At a high level this includes modifications to adopt text/issues from
the ESI document and the HPC profile working document. Note that this
is NOT a final document.
These changes revolve around:
1: Changing CreateActivityFromJSDL to
a)    take additional optional arguments, specifically notification
arguments and an "idempotent" argument lifted from ESI.
b)    An extension to JSDL suggested in ESI to support libraries
2: Adding a resource information model section. Originally to be from
4.1 of the ESI document - but post discussion with Snelling, Stokes,
et al a modified 4.1.
3: State model. This is one of the biggest jobs. At GGF in Japan the
HPC profile group introduced a nice, simple, extensible state model
that would allow supporting a variety of state machines while still
allowing basic clients to understand what they were getting. After
discussions with many people I have decided to adopt that simpler
state model. CLEARLY THIS WILL NEED DISCUSSION BY INTERESTED PARTIES.
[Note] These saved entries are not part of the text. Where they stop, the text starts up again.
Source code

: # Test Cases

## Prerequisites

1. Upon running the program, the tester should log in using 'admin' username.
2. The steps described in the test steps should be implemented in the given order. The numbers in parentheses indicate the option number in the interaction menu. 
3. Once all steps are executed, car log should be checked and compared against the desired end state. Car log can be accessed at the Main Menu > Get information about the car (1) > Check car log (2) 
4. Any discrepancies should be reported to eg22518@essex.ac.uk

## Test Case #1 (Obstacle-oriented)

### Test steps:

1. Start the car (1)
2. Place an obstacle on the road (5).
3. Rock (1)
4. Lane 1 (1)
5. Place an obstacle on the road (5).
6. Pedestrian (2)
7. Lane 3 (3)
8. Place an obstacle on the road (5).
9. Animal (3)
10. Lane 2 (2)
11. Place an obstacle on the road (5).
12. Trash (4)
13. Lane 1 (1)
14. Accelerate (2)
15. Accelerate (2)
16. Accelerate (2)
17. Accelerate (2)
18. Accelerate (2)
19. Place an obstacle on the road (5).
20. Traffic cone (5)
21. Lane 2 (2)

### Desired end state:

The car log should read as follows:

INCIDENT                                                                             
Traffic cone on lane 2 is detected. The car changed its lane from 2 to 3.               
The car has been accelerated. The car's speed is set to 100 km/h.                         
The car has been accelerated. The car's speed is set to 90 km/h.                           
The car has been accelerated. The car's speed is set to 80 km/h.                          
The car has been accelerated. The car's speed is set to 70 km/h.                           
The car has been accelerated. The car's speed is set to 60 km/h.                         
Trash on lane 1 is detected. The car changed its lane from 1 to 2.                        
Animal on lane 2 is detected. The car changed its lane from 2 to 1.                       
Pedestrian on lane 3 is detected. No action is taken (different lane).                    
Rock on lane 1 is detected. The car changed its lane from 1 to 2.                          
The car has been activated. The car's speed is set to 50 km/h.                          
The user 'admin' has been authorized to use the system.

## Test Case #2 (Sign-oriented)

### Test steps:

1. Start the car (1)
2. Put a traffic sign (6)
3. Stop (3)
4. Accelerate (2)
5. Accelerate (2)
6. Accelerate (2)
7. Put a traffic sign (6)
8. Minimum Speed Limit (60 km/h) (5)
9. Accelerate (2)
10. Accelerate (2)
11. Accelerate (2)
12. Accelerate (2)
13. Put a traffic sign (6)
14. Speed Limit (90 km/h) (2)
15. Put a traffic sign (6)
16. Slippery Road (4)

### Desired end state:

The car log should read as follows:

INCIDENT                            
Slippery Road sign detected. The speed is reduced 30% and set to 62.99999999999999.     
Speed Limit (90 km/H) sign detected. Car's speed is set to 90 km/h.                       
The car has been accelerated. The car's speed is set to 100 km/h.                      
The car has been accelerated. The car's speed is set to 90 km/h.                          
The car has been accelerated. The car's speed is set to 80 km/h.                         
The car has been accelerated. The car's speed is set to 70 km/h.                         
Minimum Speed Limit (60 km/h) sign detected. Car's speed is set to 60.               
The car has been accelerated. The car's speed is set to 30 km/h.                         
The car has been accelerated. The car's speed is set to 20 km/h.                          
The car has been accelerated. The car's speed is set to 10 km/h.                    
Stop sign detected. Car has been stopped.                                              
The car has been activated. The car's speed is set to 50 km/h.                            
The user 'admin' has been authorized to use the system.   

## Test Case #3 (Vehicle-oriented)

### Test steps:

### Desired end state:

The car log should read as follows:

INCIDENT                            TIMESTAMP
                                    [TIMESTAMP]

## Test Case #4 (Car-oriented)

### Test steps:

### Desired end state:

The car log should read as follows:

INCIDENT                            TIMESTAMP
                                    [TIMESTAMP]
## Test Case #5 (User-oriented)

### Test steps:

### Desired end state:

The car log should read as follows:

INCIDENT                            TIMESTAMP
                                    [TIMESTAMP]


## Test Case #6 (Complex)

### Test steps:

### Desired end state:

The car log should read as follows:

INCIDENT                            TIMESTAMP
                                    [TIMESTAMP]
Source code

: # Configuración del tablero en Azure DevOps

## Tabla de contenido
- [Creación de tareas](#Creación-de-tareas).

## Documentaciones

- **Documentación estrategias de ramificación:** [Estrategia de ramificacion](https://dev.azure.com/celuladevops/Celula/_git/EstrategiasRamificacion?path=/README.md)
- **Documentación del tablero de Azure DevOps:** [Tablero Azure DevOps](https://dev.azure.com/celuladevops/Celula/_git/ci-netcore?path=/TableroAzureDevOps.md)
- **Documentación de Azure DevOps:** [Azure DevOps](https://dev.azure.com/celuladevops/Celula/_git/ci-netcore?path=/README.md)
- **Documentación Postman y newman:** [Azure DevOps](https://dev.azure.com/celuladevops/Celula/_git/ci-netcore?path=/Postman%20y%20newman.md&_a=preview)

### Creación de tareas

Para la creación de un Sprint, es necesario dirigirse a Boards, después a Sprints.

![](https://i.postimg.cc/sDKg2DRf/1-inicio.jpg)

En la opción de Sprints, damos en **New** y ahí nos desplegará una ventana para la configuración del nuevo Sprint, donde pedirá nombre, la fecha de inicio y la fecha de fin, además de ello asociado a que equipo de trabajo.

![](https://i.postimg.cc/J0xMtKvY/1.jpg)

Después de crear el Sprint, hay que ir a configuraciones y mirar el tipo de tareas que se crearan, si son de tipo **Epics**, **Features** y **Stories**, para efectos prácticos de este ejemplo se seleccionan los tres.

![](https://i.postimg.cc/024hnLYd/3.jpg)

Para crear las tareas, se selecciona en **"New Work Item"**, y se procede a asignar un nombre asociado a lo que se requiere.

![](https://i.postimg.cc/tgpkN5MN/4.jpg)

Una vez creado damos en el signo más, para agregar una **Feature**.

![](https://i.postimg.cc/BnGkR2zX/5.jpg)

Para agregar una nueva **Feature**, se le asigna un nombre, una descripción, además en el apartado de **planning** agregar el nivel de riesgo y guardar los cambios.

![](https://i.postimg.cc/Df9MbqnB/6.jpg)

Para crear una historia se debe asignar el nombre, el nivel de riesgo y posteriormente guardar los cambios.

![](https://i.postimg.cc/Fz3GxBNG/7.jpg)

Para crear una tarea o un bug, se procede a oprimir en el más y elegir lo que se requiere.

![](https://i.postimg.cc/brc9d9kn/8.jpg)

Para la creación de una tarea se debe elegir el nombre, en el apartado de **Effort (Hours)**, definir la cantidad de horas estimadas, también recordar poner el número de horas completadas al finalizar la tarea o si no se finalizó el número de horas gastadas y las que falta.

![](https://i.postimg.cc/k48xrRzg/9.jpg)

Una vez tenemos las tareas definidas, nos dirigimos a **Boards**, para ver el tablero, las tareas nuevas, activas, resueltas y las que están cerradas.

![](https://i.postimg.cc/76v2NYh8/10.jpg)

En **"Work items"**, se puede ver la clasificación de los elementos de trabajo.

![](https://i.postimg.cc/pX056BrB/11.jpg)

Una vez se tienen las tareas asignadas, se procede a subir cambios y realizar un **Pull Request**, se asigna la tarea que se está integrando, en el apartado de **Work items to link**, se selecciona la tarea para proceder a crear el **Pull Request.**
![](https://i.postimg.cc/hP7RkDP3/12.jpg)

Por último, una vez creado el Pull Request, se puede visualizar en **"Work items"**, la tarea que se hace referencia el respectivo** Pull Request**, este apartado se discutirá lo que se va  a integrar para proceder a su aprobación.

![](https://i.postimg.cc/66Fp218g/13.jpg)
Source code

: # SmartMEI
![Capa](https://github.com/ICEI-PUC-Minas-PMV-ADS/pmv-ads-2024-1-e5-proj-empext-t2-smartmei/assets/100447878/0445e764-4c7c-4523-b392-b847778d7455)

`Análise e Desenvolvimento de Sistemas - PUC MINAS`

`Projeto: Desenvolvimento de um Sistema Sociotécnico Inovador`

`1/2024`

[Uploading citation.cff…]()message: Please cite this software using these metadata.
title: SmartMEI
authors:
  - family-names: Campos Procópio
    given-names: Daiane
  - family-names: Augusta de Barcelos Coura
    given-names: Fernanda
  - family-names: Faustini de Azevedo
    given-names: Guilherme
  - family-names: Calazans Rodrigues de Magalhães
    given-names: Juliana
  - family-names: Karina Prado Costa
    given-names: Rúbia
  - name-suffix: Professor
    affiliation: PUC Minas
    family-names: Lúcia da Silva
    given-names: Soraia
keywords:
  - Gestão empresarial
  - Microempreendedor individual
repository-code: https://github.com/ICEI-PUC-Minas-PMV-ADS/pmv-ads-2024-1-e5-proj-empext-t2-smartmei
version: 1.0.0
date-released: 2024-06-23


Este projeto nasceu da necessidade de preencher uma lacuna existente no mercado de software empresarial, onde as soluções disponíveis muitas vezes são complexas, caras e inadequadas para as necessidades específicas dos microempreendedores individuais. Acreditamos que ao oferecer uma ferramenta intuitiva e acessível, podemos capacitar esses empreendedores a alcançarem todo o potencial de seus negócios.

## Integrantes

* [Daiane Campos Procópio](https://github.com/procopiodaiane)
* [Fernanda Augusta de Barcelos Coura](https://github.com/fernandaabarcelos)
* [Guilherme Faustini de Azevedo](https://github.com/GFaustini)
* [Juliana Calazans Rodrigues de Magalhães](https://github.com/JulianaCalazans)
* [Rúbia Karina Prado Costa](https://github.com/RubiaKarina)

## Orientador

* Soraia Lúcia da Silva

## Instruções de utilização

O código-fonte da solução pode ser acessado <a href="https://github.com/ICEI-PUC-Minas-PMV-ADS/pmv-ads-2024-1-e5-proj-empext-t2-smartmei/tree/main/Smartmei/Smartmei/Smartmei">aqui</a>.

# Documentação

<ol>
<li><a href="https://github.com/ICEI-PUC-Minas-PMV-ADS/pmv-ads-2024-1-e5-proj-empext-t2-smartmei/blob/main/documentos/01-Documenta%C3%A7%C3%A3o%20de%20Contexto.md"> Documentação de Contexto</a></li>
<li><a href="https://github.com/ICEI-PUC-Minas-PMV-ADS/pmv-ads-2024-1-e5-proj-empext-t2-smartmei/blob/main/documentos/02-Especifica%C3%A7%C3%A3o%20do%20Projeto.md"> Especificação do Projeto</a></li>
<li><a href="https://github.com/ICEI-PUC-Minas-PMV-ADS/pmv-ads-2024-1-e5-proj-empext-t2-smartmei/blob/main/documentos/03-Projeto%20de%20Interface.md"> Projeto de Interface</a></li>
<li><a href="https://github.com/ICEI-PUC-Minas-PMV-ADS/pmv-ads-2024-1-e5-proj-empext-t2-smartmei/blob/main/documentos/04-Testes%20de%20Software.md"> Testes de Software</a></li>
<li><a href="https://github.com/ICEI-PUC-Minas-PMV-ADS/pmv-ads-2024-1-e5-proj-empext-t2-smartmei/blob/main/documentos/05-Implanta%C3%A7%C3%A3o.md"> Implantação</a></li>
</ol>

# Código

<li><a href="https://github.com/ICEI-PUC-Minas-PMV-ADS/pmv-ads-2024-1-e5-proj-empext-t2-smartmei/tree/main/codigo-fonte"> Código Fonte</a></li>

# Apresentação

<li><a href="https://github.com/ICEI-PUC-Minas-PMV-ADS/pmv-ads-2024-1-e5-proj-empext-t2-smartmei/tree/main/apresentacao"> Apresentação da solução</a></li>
I AM NOT TRYING TO PULL A FAST ONE.  I have taken the text verbatim
from the HPC profile paper. Note that I do not yet have permission
from their lawyers - so we may need to yank this and retype the same
info. I hope not.
4: Refer to managedjob "type" of EPR, just as we refer to "WS-Name"
"type" of EPR.
I have not even tried to modify the WSDL and renderings. Once we
decide on the rest of the content we can do that. So don't read past
page 20!
I am not sure of the status of the weekly call this week.  I will
synch with Darren and Steven and send mail tomorrow.
I'm also including some slides from the discussion of BES in the EMS
session.
A
Andrew Grimshaw
Professor of Computer Science
University of Virginia
434-982-2204
grimshaw@cs.virginia.edu